Everything in the listing below from the line containing "Donnington | 3" through the line containing "250 | 0 | 339 |" must be repeated exactly; the remaining lines are not wanted.

--- RECORDS TO PROCESS Enclosed Below ---

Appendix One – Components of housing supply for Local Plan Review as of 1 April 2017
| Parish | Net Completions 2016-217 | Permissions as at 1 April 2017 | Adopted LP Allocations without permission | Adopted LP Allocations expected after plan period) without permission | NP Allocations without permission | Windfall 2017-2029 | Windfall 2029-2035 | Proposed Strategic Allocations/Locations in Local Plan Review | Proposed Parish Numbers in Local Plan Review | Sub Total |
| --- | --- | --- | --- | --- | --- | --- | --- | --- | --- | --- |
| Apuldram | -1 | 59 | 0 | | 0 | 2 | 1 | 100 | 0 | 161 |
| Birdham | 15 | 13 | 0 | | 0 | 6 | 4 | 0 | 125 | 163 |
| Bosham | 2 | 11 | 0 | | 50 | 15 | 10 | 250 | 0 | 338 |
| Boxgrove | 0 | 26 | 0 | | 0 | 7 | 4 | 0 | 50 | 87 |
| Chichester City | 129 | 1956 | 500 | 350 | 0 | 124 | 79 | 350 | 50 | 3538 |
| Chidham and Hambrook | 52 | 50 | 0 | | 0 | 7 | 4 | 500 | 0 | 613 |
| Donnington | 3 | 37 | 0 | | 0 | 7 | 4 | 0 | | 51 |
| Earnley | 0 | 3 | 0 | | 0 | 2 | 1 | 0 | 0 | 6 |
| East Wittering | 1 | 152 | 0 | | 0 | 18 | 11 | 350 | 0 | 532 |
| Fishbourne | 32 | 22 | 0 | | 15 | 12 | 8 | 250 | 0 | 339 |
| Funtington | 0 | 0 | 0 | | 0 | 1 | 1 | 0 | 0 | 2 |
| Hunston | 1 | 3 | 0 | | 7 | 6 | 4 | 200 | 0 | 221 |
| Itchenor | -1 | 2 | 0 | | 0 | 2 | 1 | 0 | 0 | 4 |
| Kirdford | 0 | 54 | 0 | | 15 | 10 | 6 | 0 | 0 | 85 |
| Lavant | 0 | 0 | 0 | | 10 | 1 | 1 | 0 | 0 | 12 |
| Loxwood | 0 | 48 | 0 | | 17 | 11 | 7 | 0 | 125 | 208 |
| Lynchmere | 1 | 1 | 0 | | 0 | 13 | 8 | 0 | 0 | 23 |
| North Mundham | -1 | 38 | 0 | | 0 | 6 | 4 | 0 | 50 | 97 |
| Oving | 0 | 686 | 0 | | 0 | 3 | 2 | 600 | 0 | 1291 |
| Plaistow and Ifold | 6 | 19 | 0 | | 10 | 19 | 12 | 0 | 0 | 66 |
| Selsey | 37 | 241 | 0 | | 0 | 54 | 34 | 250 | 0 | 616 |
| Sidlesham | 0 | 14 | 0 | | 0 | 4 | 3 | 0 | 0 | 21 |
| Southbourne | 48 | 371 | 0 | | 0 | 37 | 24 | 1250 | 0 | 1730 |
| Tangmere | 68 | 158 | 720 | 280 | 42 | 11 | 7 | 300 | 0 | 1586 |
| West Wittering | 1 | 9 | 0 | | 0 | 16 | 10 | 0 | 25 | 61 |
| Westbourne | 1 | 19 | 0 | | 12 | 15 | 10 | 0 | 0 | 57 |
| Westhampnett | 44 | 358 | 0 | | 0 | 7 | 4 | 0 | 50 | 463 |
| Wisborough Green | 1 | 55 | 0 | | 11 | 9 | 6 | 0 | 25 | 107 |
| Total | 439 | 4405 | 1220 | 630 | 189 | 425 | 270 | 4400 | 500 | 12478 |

--- End of Enclosed RECORDS TO PROCESS ---

_TASK RESPONSE_
| Donnington | 3 | 37 | 0 | | 0 | 7 | 4 | 0 | | 51 |
| Earnley | 0 | 3 | 0 | | 0 | 2 | 1 | 0 | 0 | 6 |
| East Wittering | 1 | 152 | 0 | | 0 | 18 | 11 | 350 | 0 | 532 |
| Fishbourne | 32 | 22 | 0 | | 15 | 12 | 8 | 250 | 0 | 339 |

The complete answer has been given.